PASSAGE SHOWN
<<<<
Re: SVG <glyph> element spec

On Fri, 21 Dec 2012 14:04:02 +0100, Stephen Chenney  
<schenney@chromium.org> wrote:

> On Fri, Dec 21, 2012 at 7:47 AM, Tavmjong Bah <tavmjong@free.fr> wrote:
>
>> On Thu, 2012-12-20 at 08:02 -0800, Dirk Schulze wrote:
>> > On Dec 20, 2012, at 2:45 AM, "David Dailey" <ddailey@zoominternet.net>
>> wrote:
>> >
>> > > The Adobe ASV viewer supports arbitrary content inside <glyph>.  
>> Please
>> let me know if a proposal to drop support for colors and other non-path
>> content inside <glyph> gains traction. Emoji contain color as a semantic
>> aspect of Unicode defininitions of characters, and as those who saw our
>> presentation in Boston about geometric accessibility, accessibility to
>> special textual affects is permanently impaired if SVG is crippled in  
>> this
>> way.
>> > >
>> > > It will be a good opportunity for me to learn to file formal
>> objections through the W3C process, and I will be certain to do so!
>> >
>> > Is there a recording of the presentation? Or do you have a link to the
>> documentation? This sounds like you are addressing pure visual aspects  
>> of
>> styling.
>> >
>> > For WebKit we decided not to support arbitrary shapes because of
>> different security considerations.
>>
>> I am curious to know what security consideration there would be to
>> arbitrary shapes as compared to paths.
>>>>
THE TASKS
(1) Answer these questions using the email thread above:
(a) Which viewer is said to support arbitrary content inside <glyph>?
(b) In what city was the presentation on geometric accessibility given?
(c) Why did WebKit decide not to support arbitrary shapes?
(2) In the email thread, rewrite the paragraph beginning "Is there a recording of the presentation?" as one shorter sentence that keeps its main points.
(3) From the email thread, set down the text word for word, beginning at "Re: SVG <glyph>" and stopping after "content inside <glyph>.".

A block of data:
<<<<
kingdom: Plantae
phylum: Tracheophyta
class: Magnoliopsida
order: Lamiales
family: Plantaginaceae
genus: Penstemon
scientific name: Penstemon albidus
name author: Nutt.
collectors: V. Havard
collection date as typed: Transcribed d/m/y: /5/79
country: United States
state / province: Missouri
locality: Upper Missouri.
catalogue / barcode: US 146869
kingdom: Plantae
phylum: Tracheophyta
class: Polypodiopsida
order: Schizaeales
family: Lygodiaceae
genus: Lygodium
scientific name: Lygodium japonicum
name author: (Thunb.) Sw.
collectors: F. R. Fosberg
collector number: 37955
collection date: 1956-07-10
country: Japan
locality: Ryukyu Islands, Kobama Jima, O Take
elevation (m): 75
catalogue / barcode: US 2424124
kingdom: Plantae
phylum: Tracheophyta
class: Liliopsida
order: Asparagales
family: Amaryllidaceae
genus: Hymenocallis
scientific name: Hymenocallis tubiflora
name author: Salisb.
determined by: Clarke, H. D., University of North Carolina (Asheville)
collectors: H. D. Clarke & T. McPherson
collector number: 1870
>>>>
EXERCISE SOLUTIONS
(1)
(a) The Adobe ASV viewer
(b) Boston
(c) Because of different security considerations

(2) The writer asks whether the presentation was recorded or has documentation to link to, and notes that it seems to address purely visual aspects of styling.

(3)
Re: SVG <glyph> element spec

On Fri, 21 Dec 2012 14:04:02 +0100, Stephen Chenney  
<schenney@chromium.org> wrote:

> On Fri, Dec 21, 2012 at 7:47 AM, Tavmjong Bah <tavmjong@free.fr> wrote:
>
>> On Thu, 2012-12-20 at 08:02 -0800, Dirk Schulze wrote:
>> > On Dec 20, 2012, at 2:45 AM, "David Dailey" <ddailey@zoominternet.net>
>> wrote:
>> >
>> > > The Adobe ASV viewer supports arbitrary content inside <glyph>.